Would you write out the listing verbatim and skip every picture in it?

__________________________________________________

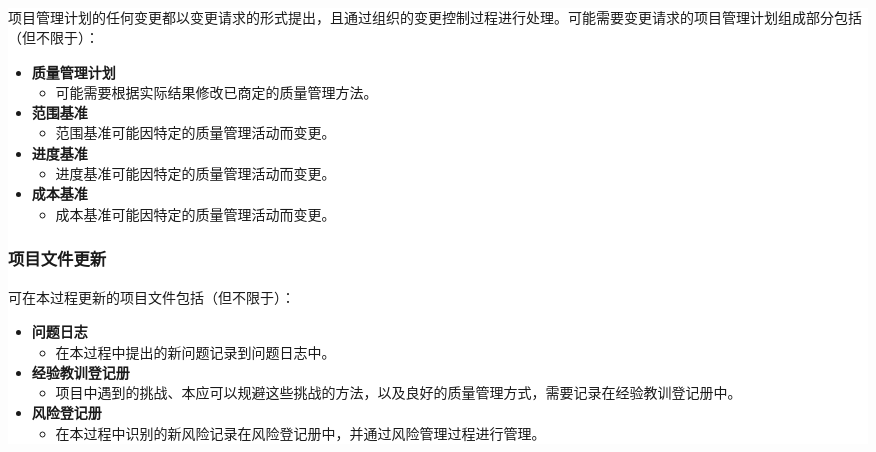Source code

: 项目管理计划的任何变更都以变更请求的形式提出，且通过组织的变更控制过程进行处理。可能需要变更请求的项目管理计划组成部分包括（但不限于）：

* **质量管理计划**
  * 可能需要根据实际结果修改已商定的质量管理方法。
* **范围基准**
  * 范围基准可能因特定的质量管理活动而变更。
* **进度基准**
  * 进度基准可能因特定的质量管理活动而变更。
* **成本基准**
  * 成本基准可能因特定的质量管理活动而变更。

### 项目文件更新

可在本过程更新的项目文件包括（但不限于）：

* **问题日志**
  * 在本过程中提出的新问题记录到问题日志中。
* **经验教训登记册**
  * 项目中遇到的挑战、本应可以规避这些挑战的方法，以及良好的质量管理方式，需要记录在经验教训登记册中。
* **风险登记册**
  * 在本过程中识别的新风险记录在风险登记册中，并通过风险管理过程进行管理。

__________________________________________________

Reply to the exercise ->
Source code

: 项目管理计划的任何变更都以变更请求的形式提出，且通过组织的变更控制过程进行处理。可能需要变更请求的项目管理计划组成部分包括（但不限于）：

* **质量管理计划**
  * 可能需要根据实际结果修改已商定的质量管理方法。
* **范围基准**
  * 范围基准可能因特定的质量管理活动而变更。
* **进度基准**
  * 进度基准可能因特定的质量管理活动而变更。
* **成本基准**
  * 成本基准可能因特定的质量管理活动而变更。

### 项目文件更新

可在本过程更新的项目文件包括（但不限于）：

* **问题日志**
  * 在本过程中提出的新问题记录到问题日志中。
* **经验教训登记册**
  * 项目中遇到的挑战、本应可以规避这些挑战的方法，以及良好的质量管理方式，需要记录在经验教训登记册中。
* **风险登记册**
  * 在本过程中识别的新风险记录在风险登记册中，并通过风险管理过程进行管理。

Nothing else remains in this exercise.